* _SOURCE TEXT_

□ □ □ □

The standard plot is given some new twists. Jamal, a young man from the Mumbai slums finds himself on the Indian version of “Who Wants to Be a Millionaire.” No one, least of all the authorities, can understand how this dirt poor kid with little education can know all the answers. We find out how through a series of flashbacks to the adventures of Jamal and his friends at different ages of childhood.

Scenes of suspense sit comfortably with the humor and romance. Other films on this list may be deeper and more substantial, but why so serious? Slumdog Millionaire is the most enjoyable MOVIE movie of the year.


4) Frost/Nixon

What is it about Richard Nixon that has inspired such consistently compelling films? From Oliver Stone’s Nixon (possibly his best work) and Robert Altman’s one-actor-film, Secret Honor, all the way back to All the Presidents Men, a masterpiece in which Nixon did not appear, but was a constant presence, Richard Milhous Nixon never ceases to fascinate. His on-screen incarnations tend to elicit the sympathy that he never received in real life, mostly due his fall being depicted as the stuff of Shakespearian tragedy.

Ron Howard’s Frost/Nixon (also, possibly this director’s best film) carries on this tradition. Frank Langella, one known for having played Dracula, provides Nixon with menace and vulnerability, but unlike previous portrayals, a healthy dose of humor. This Nixon has already been through his darkest days and is now seeking a comeback via a televised interview with British journalist/entertainer David Frost.

Langella is so spot on as Nixon, that Michael Sheen’s Frost might get overshadowed if he weren’t matching him note for note. David Frost, as it turns out, also has something to prove, as he’s been dismissed as a lightweight pretty boy who could never hold his own against the former president. He has to deal with, to quote the title of a completely unrelated film, The Unbearable Lightness of Being.

□ □ □ □

* _Extracted data entries_
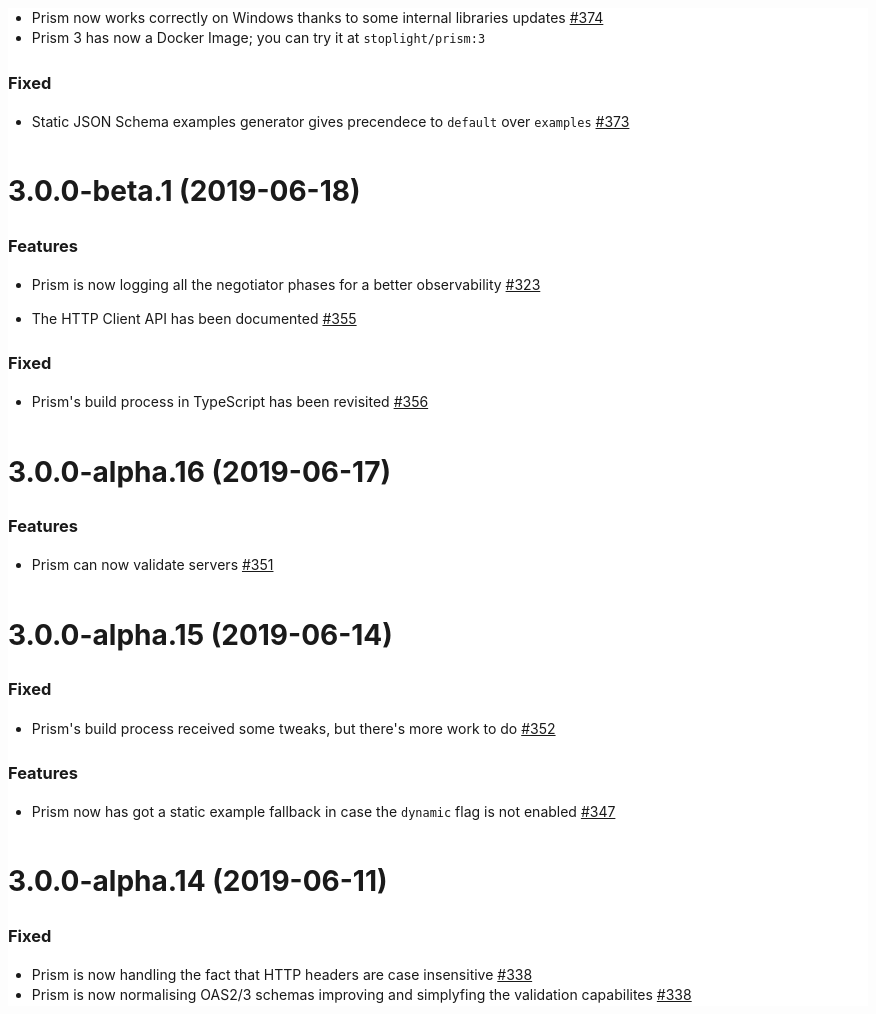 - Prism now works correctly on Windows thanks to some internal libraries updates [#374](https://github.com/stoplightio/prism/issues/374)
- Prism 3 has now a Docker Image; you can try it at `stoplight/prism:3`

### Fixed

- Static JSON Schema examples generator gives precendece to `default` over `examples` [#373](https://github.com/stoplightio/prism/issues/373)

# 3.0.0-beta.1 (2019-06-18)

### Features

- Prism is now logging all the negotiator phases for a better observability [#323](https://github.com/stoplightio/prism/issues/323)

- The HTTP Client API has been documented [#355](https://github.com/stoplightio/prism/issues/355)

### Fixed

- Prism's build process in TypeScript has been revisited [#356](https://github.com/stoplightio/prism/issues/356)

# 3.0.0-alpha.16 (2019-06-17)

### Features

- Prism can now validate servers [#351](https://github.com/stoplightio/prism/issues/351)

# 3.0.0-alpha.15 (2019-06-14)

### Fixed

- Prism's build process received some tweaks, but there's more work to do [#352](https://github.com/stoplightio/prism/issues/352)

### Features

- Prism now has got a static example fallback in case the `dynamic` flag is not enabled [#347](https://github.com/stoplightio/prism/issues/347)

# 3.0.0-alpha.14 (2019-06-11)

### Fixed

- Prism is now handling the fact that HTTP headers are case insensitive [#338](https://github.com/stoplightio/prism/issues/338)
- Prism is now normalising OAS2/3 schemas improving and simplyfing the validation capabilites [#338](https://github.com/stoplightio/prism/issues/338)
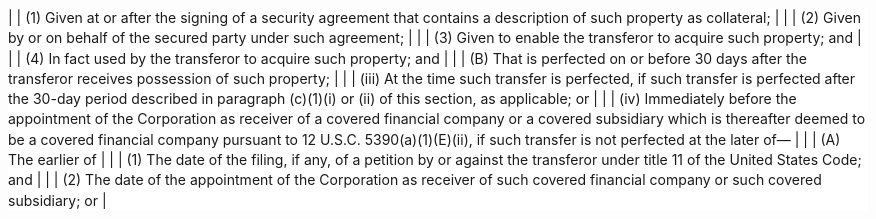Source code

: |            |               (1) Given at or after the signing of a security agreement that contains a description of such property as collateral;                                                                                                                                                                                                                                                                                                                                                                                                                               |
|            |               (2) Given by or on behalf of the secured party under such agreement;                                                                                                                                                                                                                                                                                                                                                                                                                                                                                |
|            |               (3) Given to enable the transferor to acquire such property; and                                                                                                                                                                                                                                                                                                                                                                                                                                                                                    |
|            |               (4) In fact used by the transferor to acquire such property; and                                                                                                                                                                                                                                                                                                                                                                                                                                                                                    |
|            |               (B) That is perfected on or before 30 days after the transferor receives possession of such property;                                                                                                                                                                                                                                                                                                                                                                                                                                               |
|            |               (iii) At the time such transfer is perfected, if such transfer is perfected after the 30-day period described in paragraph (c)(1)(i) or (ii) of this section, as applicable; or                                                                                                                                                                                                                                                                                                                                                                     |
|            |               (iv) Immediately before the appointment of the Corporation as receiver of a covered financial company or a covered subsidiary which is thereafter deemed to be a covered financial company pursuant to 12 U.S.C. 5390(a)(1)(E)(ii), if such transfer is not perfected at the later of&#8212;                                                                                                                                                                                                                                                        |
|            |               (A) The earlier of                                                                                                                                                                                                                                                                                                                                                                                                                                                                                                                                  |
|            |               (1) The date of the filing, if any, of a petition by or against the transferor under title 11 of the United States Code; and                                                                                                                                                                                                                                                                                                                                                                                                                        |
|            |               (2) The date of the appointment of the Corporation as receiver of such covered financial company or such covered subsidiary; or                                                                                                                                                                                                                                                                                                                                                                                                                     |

□ □ □ □

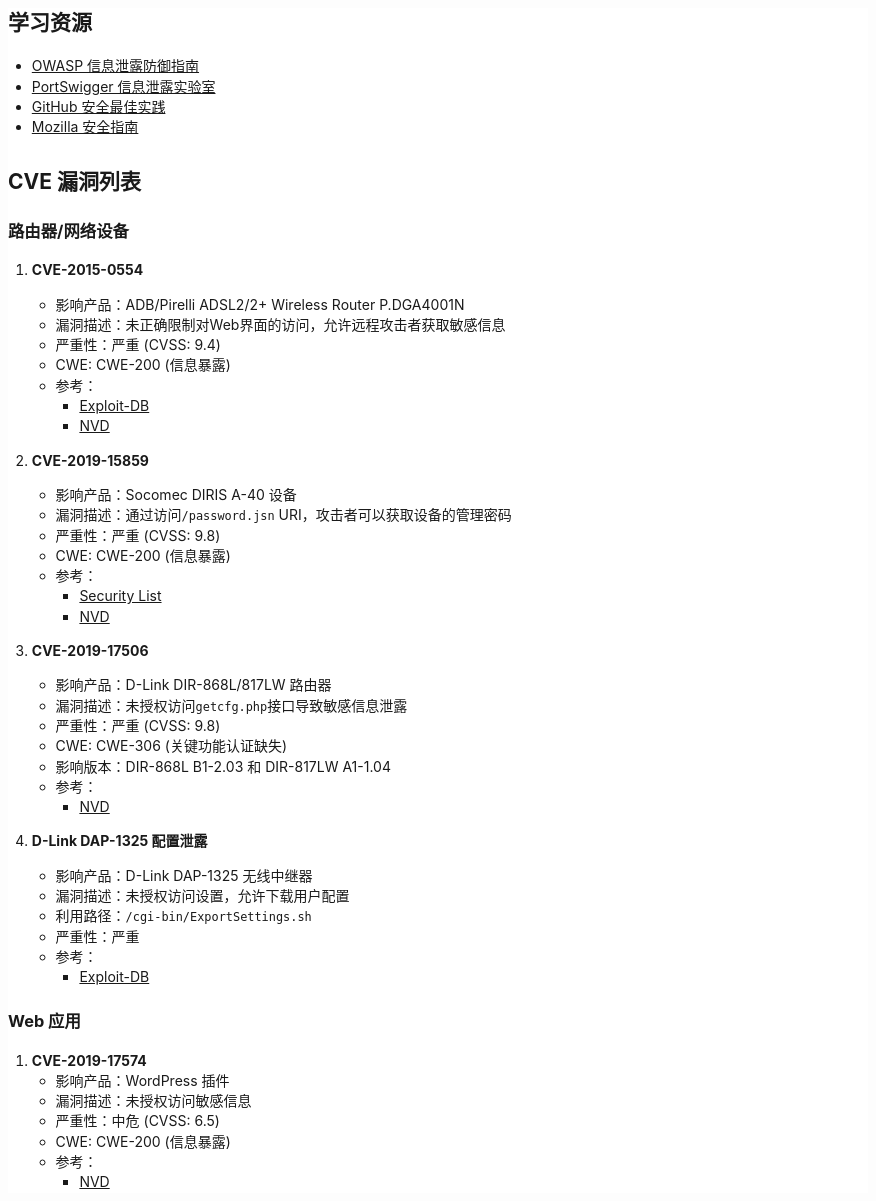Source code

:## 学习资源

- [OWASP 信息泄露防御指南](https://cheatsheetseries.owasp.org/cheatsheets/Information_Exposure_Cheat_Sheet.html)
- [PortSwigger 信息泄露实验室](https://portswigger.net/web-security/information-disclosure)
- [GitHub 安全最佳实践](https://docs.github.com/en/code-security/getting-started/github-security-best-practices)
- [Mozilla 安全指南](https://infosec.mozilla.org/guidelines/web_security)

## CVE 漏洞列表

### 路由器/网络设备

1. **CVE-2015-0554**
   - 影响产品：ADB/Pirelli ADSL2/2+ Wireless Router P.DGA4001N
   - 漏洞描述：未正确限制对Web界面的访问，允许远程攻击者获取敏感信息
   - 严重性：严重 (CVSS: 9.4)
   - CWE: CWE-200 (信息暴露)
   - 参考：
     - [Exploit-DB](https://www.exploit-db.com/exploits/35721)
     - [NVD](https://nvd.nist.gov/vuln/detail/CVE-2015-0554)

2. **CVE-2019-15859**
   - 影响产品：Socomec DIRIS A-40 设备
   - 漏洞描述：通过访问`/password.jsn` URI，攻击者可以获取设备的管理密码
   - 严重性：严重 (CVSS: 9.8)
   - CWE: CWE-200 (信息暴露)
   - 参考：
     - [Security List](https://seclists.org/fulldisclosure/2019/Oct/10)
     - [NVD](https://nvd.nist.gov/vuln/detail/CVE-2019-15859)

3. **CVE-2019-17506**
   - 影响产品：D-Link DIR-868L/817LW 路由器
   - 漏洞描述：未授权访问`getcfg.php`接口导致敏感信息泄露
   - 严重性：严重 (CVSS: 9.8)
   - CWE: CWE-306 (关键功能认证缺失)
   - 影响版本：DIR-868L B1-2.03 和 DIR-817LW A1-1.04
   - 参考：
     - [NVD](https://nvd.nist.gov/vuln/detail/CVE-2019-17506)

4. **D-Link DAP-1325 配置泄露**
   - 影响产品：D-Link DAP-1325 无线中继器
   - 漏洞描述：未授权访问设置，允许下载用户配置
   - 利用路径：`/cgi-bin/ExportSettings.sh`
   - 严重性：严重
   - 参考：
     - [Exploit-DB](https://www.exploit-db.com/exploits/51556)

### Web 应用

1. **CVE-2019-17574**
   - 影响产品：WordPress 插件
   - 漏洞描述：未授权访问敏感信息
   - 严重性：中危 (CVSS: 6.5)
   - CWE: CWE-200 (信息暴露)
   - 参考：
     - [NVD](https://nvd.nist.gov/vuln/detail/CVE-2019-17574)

□ □ □ □

* _WHAT TO WORK ON_
1. In the movie reviews, who plays Nixon in Frost/Nixon, and what role is that actor known for having played?
2. Pick up the movie reviews after their final sentence and keep writing.

* _RESPONSE LIST_
1. Frank Langella, who is known for having played Dracula.

2.
What follows, interestingly enough, takes on the structure of a great sports movie. We see each camp in “training” with aides (kudos to Oliver Platt, Sam Rockwell and Kevin Bacon for bringing their A-games to the supporting roles.) The interview itself takes on all the aura of “the big game,” complete with an underdog seemingly outmatched and in search of a comeback.

The politics are really beside the point. Just like the play on which it was based (featuring the same lead actors), Frost/Nixon is about the mindsets and foibles of these two very different men who may have more in common then they suspect.


3) Let the Right One In

In reading reviews of Let the Right One In, there seems to be a movement to consider it something other than a horror movie. Yes, this Swedish import is about vampires, but it’s also a coming of age drama about the friendship between an awkward 12-year-old boy named Oskar and a vampire girl who also appears to be 12 (but, as she says, has been so for a very long time.)

It is, in fact a horror film, one of the spookiest and best to come out in many years. Just because it’s ambitious enough to be about more than scares does not remove it from the genre which, at its best, can be just as rich as any other type of film. Carrie was also coming of Age story, The Shining about a family falling apart and Dawn of the Dead was a political allegory about consumerism in the Reagan era. Let the Right One In is about loneliness.

Its visual style is dark (set in the frigid Swedish winter), but the realistic tone begs the question, what would it actually be like if vampires existed in our world? We learn about the “young” vampire, Eli, at about the same rate as Oskar does and, despite her dietary needs, we like her. It does establish very clearly, however, that it worse to be a vampire than a vampire’s victim.

Because we are so involved in their relationship, when scenes of horror do arrive they are incredibly unsettling. One sequence, taking place in a school swimming pool presents its violence in such an unique way that I was spellbound. Even more impressive than any overt terror, is a very subtle plot thread that could easily be missed, but, if you think about it, makes even the more innocent moments scarier than most horror films would dare to be.

With my #2 choice having already been seen by just about everyone and my #1 pick just as likely to be hated as loved, Let the Right One In is the 2008 film I most strongly urge my fellow film buffs to seek out.


2) The Dark Knight (SPOILER WARNING)

Most of what’s great about The Dark Knight is obvious. It’s a superior example of its genre. The action, suspense, special effects and pacing make it not just one of the best superhero movies ever made (joining the first Superman and Spider-Man 2 in that exclusive club), but one of the great thrillers in the tradition of Se7en.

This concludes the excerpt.